* Begin *

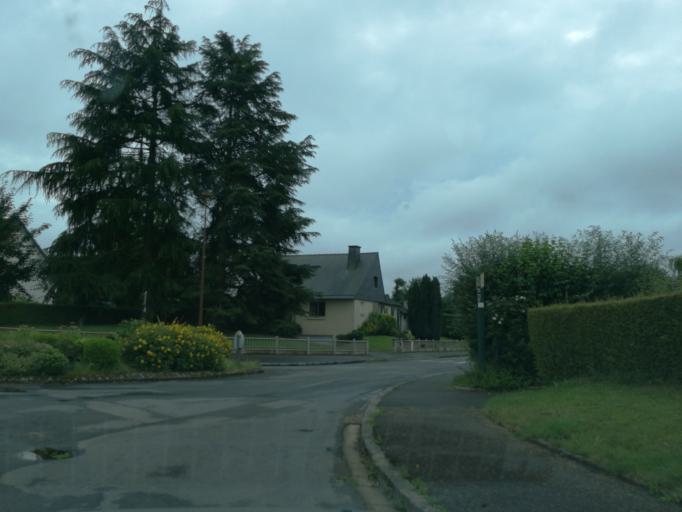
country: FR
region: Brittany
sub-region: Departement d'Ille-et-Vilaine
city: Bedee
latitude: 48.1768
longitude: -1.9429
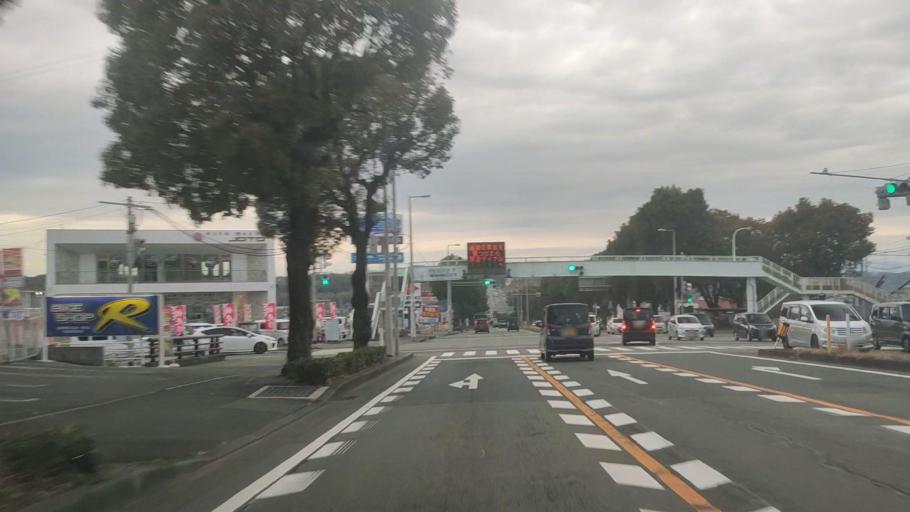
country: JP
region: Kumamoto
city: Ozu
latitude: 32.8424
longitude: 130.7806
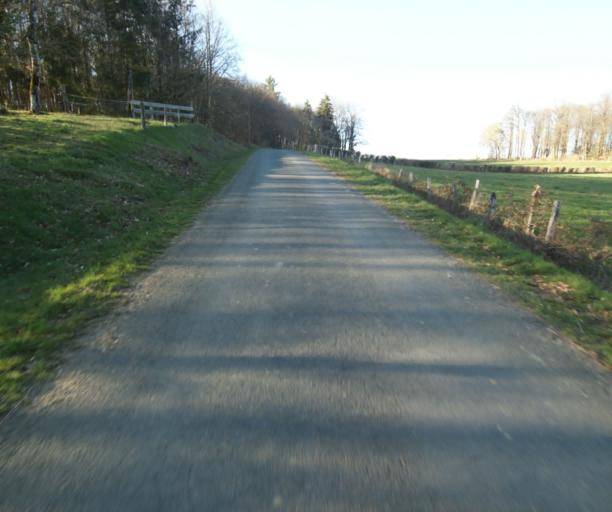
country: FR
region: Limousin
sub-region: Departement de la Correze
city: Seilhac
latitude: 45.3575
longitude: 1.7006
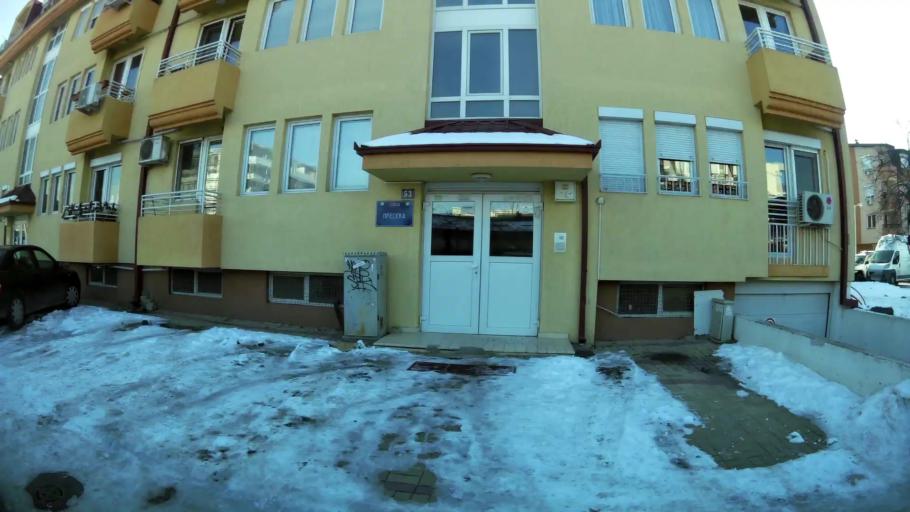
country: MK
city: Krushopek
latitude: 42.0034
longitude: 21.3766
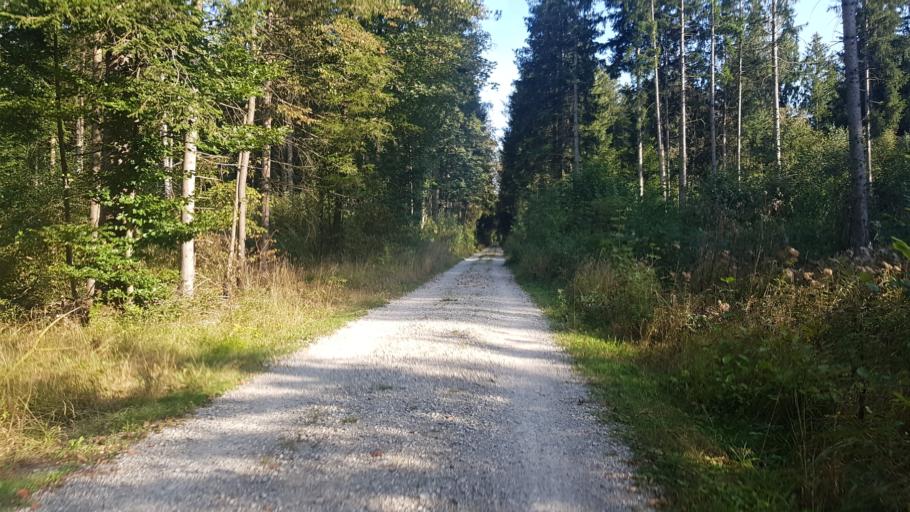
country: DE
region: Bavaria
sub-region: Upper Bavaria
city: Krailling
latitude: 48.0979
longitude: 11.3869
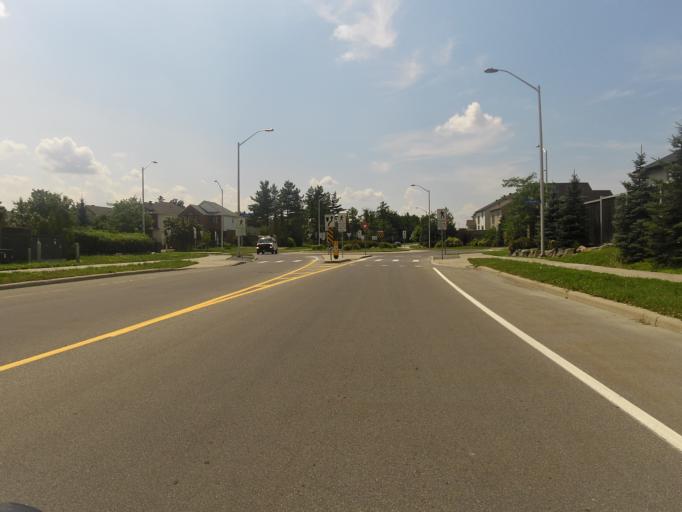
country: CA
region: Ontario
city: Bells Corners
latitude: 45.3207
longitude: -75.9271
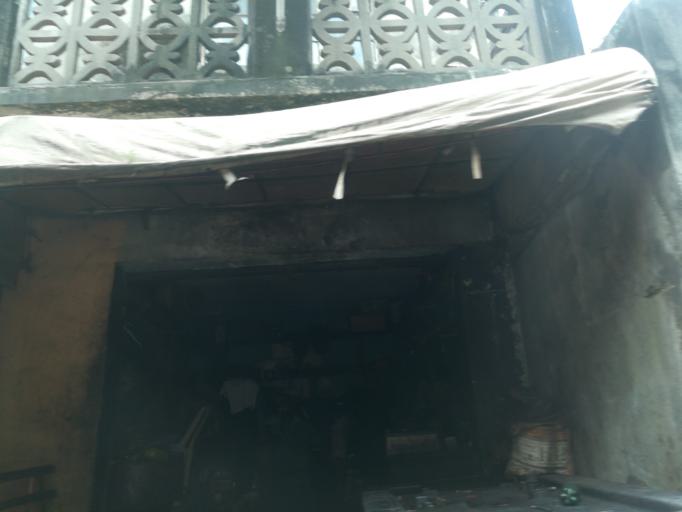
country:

* End *

Reproduce the item lines from the line with "latitude: 48.1768" to the line with "country: CA", both included, and leave the pictures out of your answer.

latitude: 48.1768
longitude: -1.9429
country: JP
region: Kumamoto
city: Ozu
latitude: 32.8424
longitude: 130.7806
country: FR
region: Limousin
sub-region: Departement de la Correze
city: Seilhac
latitude: 45.3575
longitude: 1.7006
country: MK
city: Krushopek
latitude: 42.0034
longitude: 21.3766
country: DE
region: Bavaria
sub-region: Upper Bavaria
city: Krailling
latitude: 48.0979
longitude: 11.3869
country: CA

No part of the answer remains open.